Periodic Reporting for period 2 - VIVOIMAG (Multimodal imaging of the in vivo fate of bone transplants)
Berichtszeitraum: 2017-06-01 bis 2019-05-31
The main objective of VIVOIMAG is to develop bone implants including a new contrast agent sensitive to enzymatic activity of metaloproteases, which will permit for the first time to follow the integration and cell differentiation activity in bone tissue bioreactors in vitro and in grafts in vivo using non invasive imaging techniques. The final goal of the project is to provide this collagen based contrast agent and use standard MRI as a tool to assess the efficiency of new bone treatments. In this way a clinically available, non invasive and affordable technology will be exploited for tissue engineering.
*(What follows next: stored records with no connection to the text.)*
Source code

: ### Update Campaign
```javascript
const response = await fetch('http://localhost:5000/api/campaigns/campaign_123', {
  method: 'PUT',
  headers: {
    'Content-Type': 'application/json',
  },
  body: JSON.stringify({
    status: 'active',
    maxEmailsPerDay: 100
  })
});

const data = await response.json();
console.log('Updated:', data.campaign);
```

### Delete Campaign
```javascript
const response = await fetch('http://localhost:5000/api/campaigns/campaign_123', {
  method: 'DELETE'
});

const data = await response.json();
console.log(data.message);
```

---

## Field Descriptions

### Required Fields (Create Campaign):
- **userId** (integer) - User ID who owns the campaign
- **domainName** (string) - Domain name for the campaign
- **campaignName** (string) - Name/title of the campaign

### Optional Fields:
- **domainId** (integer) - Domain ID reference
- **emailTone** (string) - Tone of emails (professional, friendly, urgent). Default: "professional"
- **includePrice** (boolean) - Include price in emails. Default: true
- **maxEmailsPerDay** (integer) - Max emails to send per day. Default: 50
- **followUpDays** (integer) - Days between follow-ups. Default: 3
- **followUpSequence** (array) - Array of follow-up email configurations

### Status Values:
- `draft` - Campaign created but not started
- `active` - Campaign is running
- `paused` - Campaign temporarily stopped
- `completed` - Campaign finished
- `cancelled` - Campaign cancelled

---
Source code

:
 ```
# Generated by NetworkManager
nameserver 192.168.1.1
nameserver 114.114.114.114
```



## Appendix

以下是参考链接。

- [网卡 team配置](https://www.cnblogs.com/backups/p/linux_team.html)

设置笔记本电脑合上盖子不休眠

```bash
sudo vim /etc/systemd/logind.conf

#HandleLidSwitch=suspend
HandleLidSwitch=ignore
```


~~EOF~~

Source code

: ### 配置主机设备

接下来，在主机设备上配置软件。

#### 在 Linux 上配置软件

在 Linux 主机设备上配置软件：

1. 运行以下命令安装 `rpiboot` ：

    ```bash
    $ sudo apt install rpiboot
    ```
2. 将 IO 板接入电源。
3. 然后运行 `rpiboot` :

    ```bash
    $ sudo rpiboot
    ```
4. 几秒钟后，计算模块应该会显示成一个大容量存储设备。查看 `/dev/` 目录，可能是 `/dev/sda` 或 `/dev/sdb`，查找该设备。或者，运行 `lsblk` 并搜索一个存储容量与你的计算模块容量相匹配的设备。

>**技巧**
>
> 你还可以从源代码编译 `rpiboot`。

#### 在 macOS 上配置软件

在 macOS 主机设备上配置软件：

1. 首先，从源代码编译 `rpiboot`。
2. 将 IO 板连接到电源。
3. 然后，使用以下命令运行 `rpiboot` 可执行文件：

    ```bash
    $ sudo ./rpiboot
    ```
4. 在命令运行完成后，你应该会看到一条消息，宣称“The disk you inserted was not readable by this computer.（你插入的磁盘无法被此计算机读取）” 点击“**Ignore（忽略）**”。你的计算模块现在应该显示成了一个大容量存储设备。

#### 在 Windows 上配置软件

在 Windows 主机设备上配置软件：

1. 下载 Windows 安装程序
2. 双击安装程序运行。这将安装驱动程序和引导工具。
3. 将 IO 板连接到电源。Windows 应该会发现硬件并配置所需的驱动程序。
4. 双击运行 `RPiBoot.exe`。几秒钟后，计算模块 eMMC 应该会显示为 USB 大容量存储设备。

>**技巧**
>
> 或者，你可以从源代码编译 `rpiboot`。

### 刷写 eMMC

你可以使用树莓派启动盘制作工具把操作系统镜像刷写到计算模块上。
After the completion of the action, these goals were indeed met. Bone implants were designed and constructed providing the ability to promote enzymatic activity of metaloproteases and the capability to be labeled with different contrast agents. Thus, they can be monitored through multi-modal imaging techniques. In addition, a complete multi-modal imaging platform, that enables the complementary efficiency evaluation of new bone graphs, has been established.
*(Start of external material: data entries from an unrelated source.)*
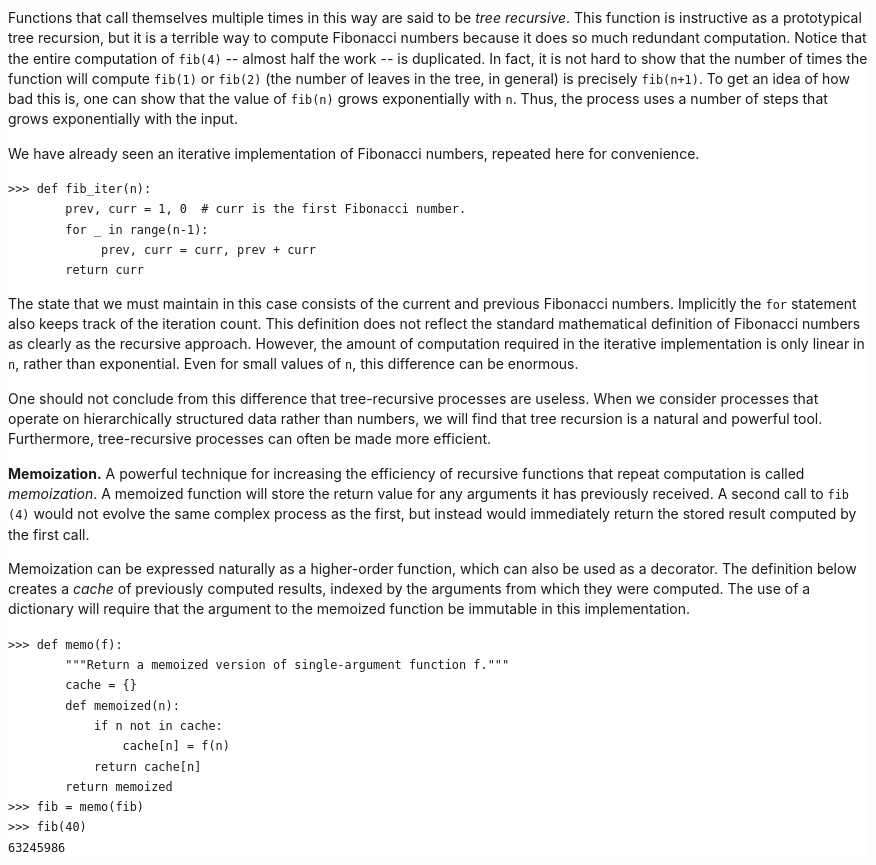 Functions that call themselves multiple times in this way are said to be *tree recursive*. This function is instructive as a prototypical tree recursion, but it is a terrible way to compute Fibonacci numbers because it does so much redundant computation. Notice that the entire computation of `fib(4)` -- almost half the work -- is duplicated. In fact, it is not hard to show that the number of times the function will compute `fib(1)` or `fib(2)` (the number of leaves in the tree, in general) is precisely `fib(n+1)`. To get an idea of how bad this is, one can show that the value of `fib(n)` grows exponentially with `n`. Thus, the process uses a number of steps that grows exponentially with the input.

We have already seen an iterative implementation of Fibonacci numbers, repeated here for convenience.

```
>>> def fib_iter(n):
        prev, curr = 1, 0  # curr is the first Fibonacci number.
        for _ in range(n-1):
             prev, curr = curr, prev + curr
        return curr
```

The state that we must maintain in this case consists of the current and previous Fibonacci numbers. Implicitly the `for` statement also keeps track of the iteration count. This definition does not reflect the standard mathematical definition of Fibonacci numbers as clearly as the recursive approach. However, the amount of computation required in the iterative implementation is only linear in `n`, rather than exponential. Even for small values of `n`, this difference can be enormous.

One should not conclude from this difference that tree-recursive processes are useless. When we consider processes that operate on hierarchically structured data rather than numbers, we will find that tree recursion is a natural and powerful tool. Furthermore, tree-recursive processes can often be made more efficient.

**Memoization.** A powerful technique for increasing the efficiency of recursive functions that repeat computation is called *memoization*. A memoized function will store the return value for any arguments it has previously received. A second call to `fib(4)` would not evolve the same complex process as the first, but instead would immediately return the stored result computed by the first call.

Memoization can be expressed naturally as a higher-order function, which can also be used as a decorator. The definition below creates a *cache* of previously computed results, indexed by the arguments from which they were computed. The use of a dictionary will require that the argument to the memoized function be immutable in this implementation.

```
>>> def memo(f):
        """Return a memoized version of single-argument function f."""
        cache = {}
        def memoized(n):
            if n not in cache:
                cache[n] = f(n)
            return cache[n]
        return memoized
>>> fib = memo(fib)
>>> fib(40)
63245986
```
WP2 focused on developing magnetically modified contrast agents for MRI imaging that are sensitive to enzymatic activity and radiolabel them to work also as contrast agents for nuclear imaging. Different methodologies were used to attach MNPs on the collagen and to test through several characterization techniques the resulting structural, stability, magnetic and sensitivity to enzymes activity related properties. As a result, contrast agents that are magnetically modified for MRI imaging and that are sensitive to enzymatic activity were created, also in a form that is easily radiolabelled to also act as nuclear scintigraphic contrast agents.
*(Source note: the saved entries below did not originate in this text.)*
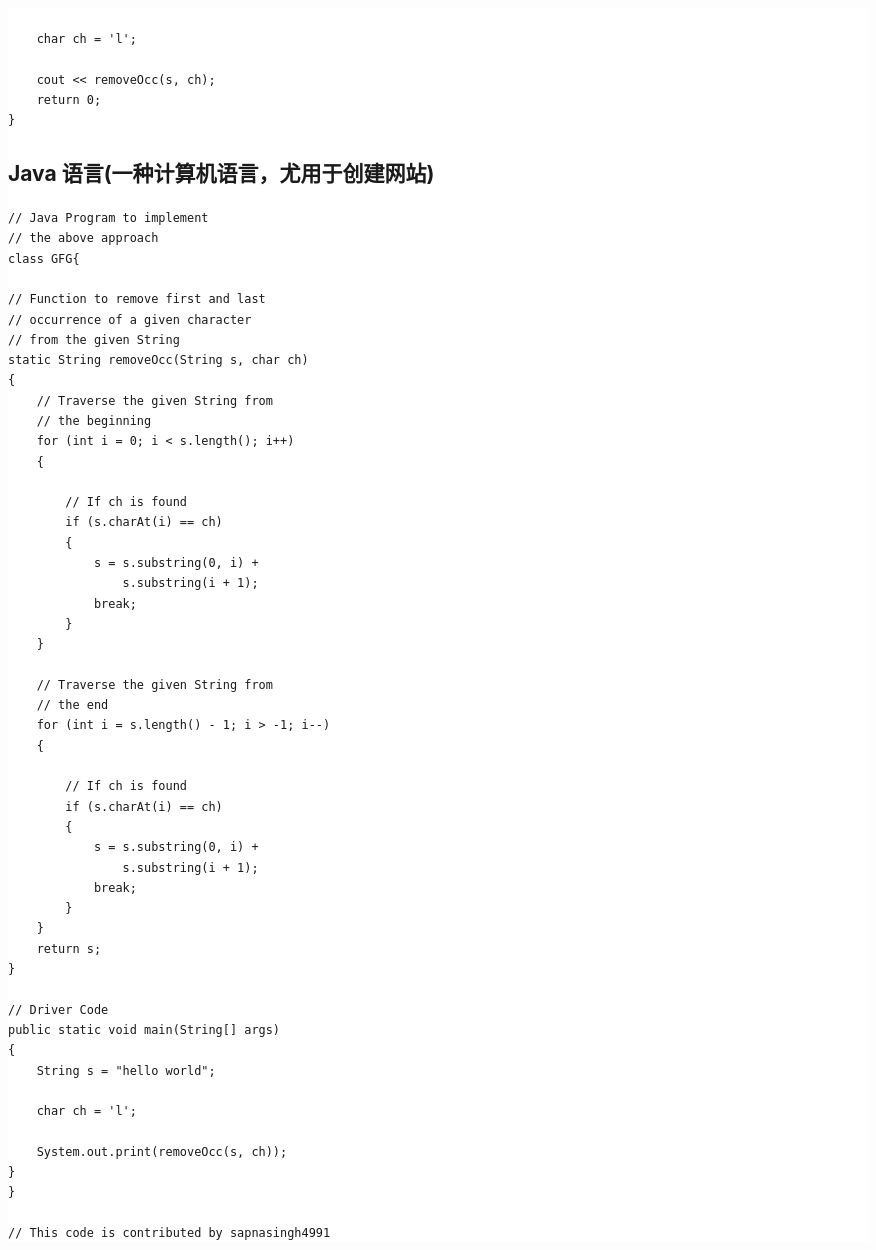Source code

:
 ```

    char ch = 'l';

    cout << removeOcc(s, ch);
    return 0;
}
```

## **Java 语言(一种计算机语言，尤用于创建网站)**

```
// Java Program to implement
// the above approach
class GFG{

// Function to remove first and last
// occurrence of a given character
// from the given String
static String removeOcc(String s, char ch)
{
    // Traverse the given String from
    // the beginning
    for (int i = 0; i < s.length(); i++)
    {

        // If ch is found
        if (s.charAt(i) == ch)
        {
            s = s.substring(0, i) +
                s.substring(i + 1);
            break;
        }
    }

    // Traverse the given String from
    // the end
    for (int i = s.length() - 1; i > -1; i--)
    {

        // If ch is found
        if (s.charAt(i) == ch)
        {
            s = s.substring(0, i) +
                s.substring(i + 1);
            break;
        }
    }
    return s;
}

// Driver Code
public static void main(String[] args)
{
    String s = "hello world";

    char ch = 'l';

    System.out.print(removeOcc(s, ch));
}
}

// This code is contributed by sapnasingh4991
```
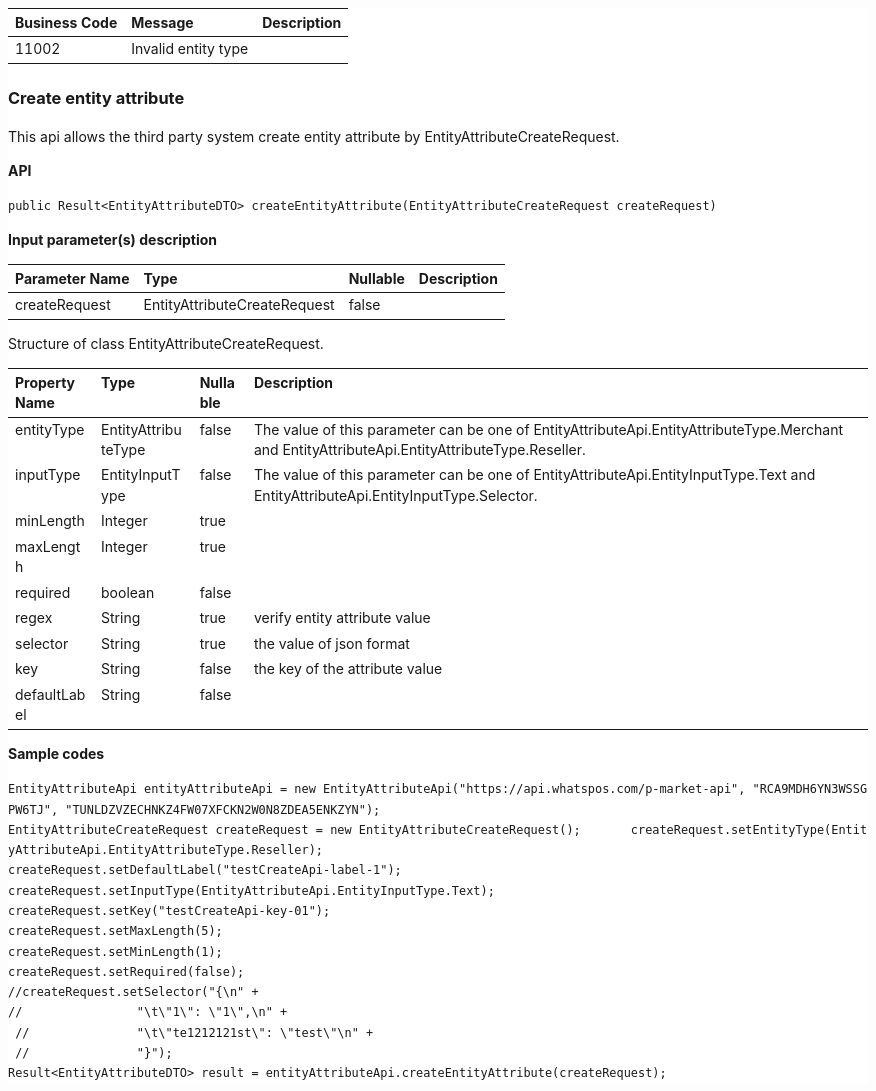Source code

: | Business Code | Message             | Description |
| :------------ | :------------------ | :---------- |
| 11002         | Invalid entity type |             |



### Create entity attribute

This api allows the third party system create entity attribute  by EntityAttributeCreateRequest.

**API**

```
public Result<EntityAttributeDTO> createEntityAttribute(EntityAttributeCreateRequest createRequest)
```

**Input parameter(s) description**

|Parameter Name|Type|Nullable|Description|
|:---|:---|:---|:---|
|createRequest|EntityAttributeCreateRequest|false||

Structure of class EntityAttributeCreateRequest.

| Property Name | Type                | Nullable | Description                                                  |
| :------------ | :------------------ | :------- | :----------------------------------------------------------- |
| entityType    | EntityAttributeType | false    | The value of this parameter can be one of EntityAttributeApi.EntityAttributeType.Merchant and EntityAttributeApi.EntityAttributeType.Reseller. |
| inputType     | EntityInputType     | false    | The value of this parameter can be one of EntityAttributeApi.EntityInputType.Text and EntityAttributeApi.EntityInputType.Selector. |
| minLength     | Integer             | true     |                                                              |
| maxLength     | Integer             | true     |                                                              |
| required      | boolean             | false    |                                                              |
| regex         | String              | true     | verify entity attribute value                                |
| selector      | String              | true     | the value of json format                                     |
| key           | String              | false    | the key of the attribute value                               |
| defaultLabel  | String              | false    |                                                              |

**Sample codes**

```
EntityAttributeApi entityAttributeApi = new EntityAttributeApi("https://api.whatspos.com/p-market-api", "RCA9MDH6YN3WSSGPW6TJ", "TUNLDZVZECHNKZ4FW07XFCKN2W0N8ZDEA5ENKZYN");
EntityAttributeCreateRequest createRequest = new EntityAttributeCreateRequest();       createRequest.setEntityType(EntityAttributeApi.EntityAttributeType.Reseller);
createRequest.setDefaultLabel("testCreateApi-label-1");
createRequest.setInputType(EntityAttributeApi.EntityInputType.Text);
createRequest.setKey("testCreateApi-key-01");
createRequest.setMaxLength(5);
createRequest.setMinLength(1);
createRequest.setRequired(false);
//createRequest.setSelector("{\n" +
//                "\t\"1\": \"1\",\n" +
 //               "\t\"te1212121st\": \"test\"\n" +
 //               "}");
Result<EntityAttributeDTO> result = entityAttributeApi.createEntityAttribute(createRequest);
```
WP3 focused on incorporating contrast agents into 3D high-density bone grafts and hydrohyapatite microparticles to read non-invasively metaloprotease activity in multicell bioreactors in vitro and in vivo.
The method to incorporating the MNPs to the mineralized scaffold was established and samples were characterized using infrared spectroscopy, thermal gravimetry, X ray diffraction, SEM, AFM and magnetic studies. Once the hybrid Coll/HA material was prepared, it was extensively washed and lyophilized and sterilized through gamma rays to prepare the scaffold materials ready to use in the in vivo experiments.
As a result, incorporating the MNPs to the mineralized scaffold was successfully performed, creating homogeneously labelled materials that have been confirmed to properly allow bone regeneration.
WP4 focused on following the evolution of cell differentiation, inflammation and integration of grafts in animal models using non-invasive imaging.
The main task of this WP, included the creation of an animal defect model and the dispersion of the prepared collagen material on the small animal bone injury models (mice) to be monitored through SPECT and CT imaging. The procedure to also incorporate the magnetic nanoparticles (MNPs) as a contrast agent was followed and MRI tests were performed to validate the image contrast induction.
Results proved the creation and establishment of a complete imaging platform that can non-invasively monitor the evaluation of new bone graphs, in bone formation schemes, through multi-modal imaging. The complementary information gathered through SPECT, CT and MRI imaging was demonstrated and exploited towards the creation of the imaging platform.
WP5 focused on ensuring efficient communication and dissemination of project outcomes to dedicated and broader audience, incorporating several training activities. By the closing of the project the several activities were completed including:
Creation of project logo, poster, brochure and website. Citation in social media.
Participation in public events, workshops, conferences, satellite events.
2 publications in peer-review journals.
Training activities (1 summer school, 2 courses, 1 PhD thesis, 1 scholarship).